Whilst recently asking for advice I realised that often the main thing I want is someone who can shift my perspective.

Perhaps to not even advise on my specific situation but to remind me that I’m capable of making the ‘right’ decision.

Problems and solutions

A simple but useful exercise

Get a piece of paper and split it in 2 (or create a word document or excel spreadsheet). On one side write all your problems, the big, small and in-between.

Then the other side come up with a solution to each one.

In my experience, I’ve found that this lowers the feeling of overwhelm because once your problem has a solution it’s no longer such a big deal.

The problem could be that you’ve been feeling really tired lately. The solution to that could be getting more sleep by going to bed earlier or eating more nourishing food so that you have more energy throughout the day.
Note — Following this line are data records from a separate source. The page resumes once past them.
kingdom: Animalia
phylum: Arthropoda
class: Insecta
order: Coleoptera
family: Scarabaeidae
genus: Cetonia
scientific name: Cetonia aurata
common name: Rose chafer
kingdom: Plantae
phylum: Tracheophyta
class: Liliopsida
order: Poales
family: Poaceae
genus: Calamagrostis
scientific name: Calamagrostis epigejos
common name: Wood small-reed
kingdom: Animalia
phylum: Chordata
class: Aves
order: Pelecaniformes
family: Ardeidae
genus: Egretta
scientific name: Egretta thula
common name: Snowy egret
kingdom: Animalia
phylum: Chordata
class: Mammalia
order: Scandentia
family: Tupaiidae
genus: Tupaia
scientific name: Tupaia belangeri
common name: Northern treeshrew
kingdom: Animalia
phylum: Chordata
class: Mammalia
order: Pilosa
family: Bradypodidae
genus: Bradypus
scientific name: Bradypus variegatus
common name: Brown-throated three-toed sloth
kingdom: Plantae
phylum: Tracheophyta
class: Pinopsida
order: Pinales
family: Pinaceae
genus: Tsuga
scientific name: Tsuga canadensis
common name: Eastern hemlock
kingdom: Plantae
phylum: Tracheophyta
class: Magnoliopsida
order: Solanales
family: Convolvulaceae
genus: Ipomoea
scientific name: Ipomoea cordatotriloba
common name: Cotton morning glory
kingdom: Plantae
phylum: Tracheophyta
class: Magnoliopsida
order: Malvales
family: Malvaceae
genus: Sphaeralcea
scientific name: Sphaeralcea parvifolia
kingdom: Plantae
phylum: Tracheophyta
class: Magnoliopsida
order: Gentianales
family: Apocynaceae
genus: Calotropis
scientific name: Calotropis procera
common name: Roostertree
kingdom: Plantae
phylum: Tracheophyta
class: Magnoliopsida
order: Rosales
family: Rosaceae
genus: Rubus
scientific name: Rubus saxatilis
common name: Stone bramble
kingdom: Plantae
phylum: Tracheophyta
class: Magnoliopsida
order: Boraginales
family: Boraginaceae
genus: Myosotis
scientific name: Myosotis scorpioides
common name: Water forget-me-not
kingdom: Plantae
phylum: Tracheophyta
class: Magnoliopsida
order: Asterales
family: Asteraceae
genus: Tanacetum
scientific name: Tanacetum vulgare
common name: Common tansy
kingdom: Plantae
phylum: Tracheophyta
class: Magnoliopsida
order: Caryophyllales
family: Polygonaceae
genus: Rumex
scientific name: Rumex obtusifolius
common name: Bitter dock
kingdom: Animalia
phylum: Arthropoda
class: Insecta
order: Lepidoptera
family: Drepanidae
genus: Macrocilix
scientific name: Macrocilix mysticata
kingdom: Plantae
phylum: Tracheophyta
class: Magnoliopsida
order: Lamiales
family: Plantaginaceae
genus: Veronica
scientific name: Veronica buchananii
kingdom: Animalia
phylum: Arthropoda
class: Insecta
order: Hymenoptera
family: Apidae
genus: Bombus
Or perhaps you don’t have enough time to work on your side projects. The solution could be to commit to setting 1hr aside every day. And to cut out or reduce other things that are taking up your time that aren’t important like Netflix.

Once you’re done you’ll have an action plan in front of you and if those problems are really bothering you’ll do something about it.

Why it’s so hard to be yourself

It’s easier said than done.

We grow up having people tell us to be more or less of ourselves.

And for many at a young age you follow the words of those older than you. That’s fine when it comes to things like eating a balanced diet, doing your homework and being kind to people.

But on the flip-side when you’re being told to what career path to pursue or who you should be, I think that’s a problem.

How are you ever going to figure out who you are and be yourself if you’re always listening to other people? Sure this person might mean well and think they’re being helpful but they could also be projecting.

You’ll get told not to pursue something creative because it’s risky, to get a job in a particular sector because it’s more stable, to dress in differently… the list goes on. But often this advice has nothing to do with your happiness or life goals, it’s about conformity, a lack of belief, other peoples discomfort or even control.

And if you listen to all these voices and follow along with what you’re told you slowly start being less and less yourself and therefore less happy.

It’s not much fun living your life as an actor and allowing everyone else to direct.

And so in order to ‘simply’ be yourself you have to let go of all that stuff and be okay with other people being frustrated that you won’t do what they say.

In exchange for that, you get to be you.